Could not reproduce problem
5) CDR to .txt only
Could not reproduce problem
6) CDR to .txt and PGSQL, database made artificially busy.
Could not reproduce problem

I am happy to try CDR caching or any other tests if you can explain how. I could perhaps add log entries that time the ast_hangup process to verify where the time goes?
By: Olle Johansson (oej) 2007-04-30 02:06:52

It's called "batch" mode, sorry.

cdr.conf.sample:
----
; Define the CDR batch mode, where instead of posting the CDR at the end of
; every call, the data will be stored in a buffer to help alleviate load on the
; asterisk server. Default is "no".
;
; WARNING WARNING WARNING
; Use of batch mode may result in data loss after unsafe asterisk termination
; ie. software crash, power failure, kill -9, etc.
; WARNING WARNING WARNING
;
;batch=no
By: Steve Davies (one47) 2007-04-30 03:54:26

I gave this a fairly quick test with good results. I tried creating big batches and causing quite high call-volume without seeing any obvious problems.

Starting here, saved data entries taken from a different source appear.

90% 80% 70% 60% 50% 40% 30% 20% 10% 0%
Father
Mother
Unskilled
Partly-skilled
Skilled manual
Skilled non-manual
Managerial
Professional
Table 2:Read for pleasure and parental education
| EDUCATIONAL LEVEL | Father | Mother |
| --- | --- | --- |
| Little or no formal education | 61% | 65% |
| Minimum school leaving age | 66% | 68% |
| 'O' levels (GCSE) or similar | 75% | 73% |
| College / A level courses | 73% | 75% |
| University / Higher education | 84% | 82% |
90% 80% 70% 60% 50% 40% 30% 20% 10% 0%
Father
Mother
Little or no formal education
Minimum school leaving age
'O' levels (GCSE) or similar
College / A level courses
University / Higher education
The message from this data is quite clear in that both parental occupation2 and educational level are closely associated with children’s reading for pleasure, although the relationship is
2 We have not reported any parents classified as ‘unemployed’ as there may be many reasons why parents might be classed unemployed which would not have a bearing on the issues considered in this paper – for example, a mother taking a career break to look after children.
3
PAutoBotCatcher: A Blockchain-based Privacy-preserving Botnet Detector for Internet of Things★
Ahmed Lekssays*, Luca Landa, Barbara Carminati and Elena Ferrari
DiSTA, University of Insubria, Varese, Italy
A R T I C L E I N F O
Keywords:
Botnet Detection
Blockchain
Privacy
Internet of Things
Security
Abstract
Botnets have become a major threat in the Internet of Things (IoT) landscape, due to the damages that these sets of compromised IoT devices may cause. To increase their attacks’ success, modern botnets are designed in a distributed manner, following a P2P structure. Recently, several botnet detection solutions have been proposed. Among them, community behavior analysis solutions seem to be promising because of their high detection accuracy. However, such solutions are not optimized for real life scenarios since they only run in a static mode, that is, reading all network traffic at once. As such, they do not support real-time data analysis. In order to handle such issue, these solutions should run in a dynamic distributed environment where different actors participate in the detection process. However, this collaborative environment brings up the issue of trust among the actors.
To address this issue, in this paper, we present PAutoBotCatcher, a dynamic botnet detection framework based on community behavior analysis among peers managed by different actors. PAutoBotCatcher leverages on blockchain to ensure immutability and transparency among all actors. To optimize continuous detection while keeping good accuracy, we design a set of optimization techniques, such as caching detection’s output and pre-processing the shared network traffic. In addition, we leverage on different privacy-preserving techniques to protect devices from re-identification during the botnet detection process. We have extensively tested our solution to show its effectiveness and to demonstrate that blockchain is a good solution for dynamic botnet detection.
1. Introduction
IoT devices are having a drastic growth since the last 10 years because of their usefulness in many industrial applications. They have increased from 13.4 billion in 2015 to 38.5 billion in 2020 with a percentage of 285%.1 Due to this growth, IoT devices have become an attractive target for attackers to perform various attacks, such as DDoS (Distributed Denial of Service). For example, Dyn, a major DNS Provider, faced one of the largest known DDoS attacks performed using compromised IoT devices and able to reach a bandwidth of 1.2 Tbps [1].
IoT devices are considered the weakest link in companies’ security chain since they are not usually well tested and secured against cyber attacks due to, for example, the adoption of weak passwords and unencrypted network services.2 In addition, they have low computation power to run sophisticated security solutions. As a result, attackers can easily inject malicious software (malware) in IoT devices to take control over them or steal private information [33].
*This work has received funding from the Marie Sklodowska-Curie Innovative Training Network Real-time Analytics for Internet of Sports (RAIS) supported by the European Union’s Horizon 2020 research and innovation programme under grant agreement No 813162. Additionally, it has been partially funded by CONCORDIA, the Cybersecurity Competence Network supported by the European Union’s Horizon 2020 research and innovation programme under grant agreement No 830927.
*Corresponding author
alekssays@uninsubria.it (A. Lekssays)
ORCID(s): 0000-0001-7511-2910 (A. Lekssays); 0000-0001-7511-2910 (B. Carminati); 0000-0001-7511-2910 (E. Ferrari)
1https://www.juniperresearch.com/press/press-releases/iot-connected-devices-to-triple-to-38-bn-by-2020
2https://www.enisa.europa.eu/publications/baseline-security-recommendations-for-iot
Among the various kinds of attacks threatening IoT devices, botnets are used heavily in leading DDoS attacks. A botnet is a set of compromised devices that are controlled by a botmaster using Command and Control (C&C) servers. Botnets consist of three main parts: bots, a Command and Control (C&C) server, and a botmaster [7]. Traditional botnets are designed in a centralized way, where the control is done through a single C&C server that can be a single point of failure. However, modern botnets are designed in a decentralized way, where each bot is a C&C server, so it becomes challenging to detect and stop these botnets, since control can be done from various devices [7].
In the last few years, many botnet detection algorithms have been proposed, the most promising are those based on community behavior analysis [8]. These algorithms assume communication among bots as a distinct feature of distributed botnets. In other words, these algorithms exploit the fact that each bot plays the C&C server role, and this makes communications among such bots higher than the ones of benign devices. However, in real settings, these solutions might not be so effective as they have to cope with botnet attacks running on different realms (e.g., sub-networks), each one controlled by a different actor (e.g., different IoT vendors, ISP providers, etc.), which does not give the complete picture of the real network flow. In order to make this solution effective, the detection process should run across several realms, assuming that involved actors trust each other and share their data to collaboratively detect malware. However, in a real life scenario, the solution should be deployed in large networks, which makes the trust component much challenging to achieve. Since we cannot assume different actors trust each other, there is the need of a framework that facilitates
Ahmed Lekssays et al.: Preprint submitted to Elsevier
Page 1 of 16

There is of course the downside in fixing it this way, in that your CDR records are written after a delay.
By: cmaj (cmaj) 2007-04-30 14:29:07

If you set the batch size = 1, then that should get those CDRs submitted fairly quickly, at the cost of more threads. But they're cheap threads.
By: Steve Davies (one47) 2007-04-30 16:27:36

Yes, batch=1 does help, and is approximately equivalent to the attached patch. The difference being that this patch does it without an extra thread being created for almost every CDR write, which is beneficial, even if it is only a small benefit, and it also means that the _default_ case is holding channel locks for less time...
By: Olle Johansson (oej) 2007-05-02 04:48:13

Corydon76: Since this can be handled by the cdr batching, do you agree with me that this bug is resolved or do you see some value in the proposed patch? I don't really have much insights into the CDR subsystem.
By: Tilghman Lesher (tilghman) 2007-05-02 07:46:28

No change required, as this can be fixed with batching.
By: Steve Davies (one47) 2007-07-02 04:18:05

Could a maintainer please change this issue to note that the patch was included in 1.2.20, and then re-close it.

Many thanks,
Steve
By: Joshua C. Colp (jcolp) 2007-07-02 08:38:33

Added to latest 1.2/1.4/trunk as of this writing... I knew there was a bug that talked about this but couldn't find it.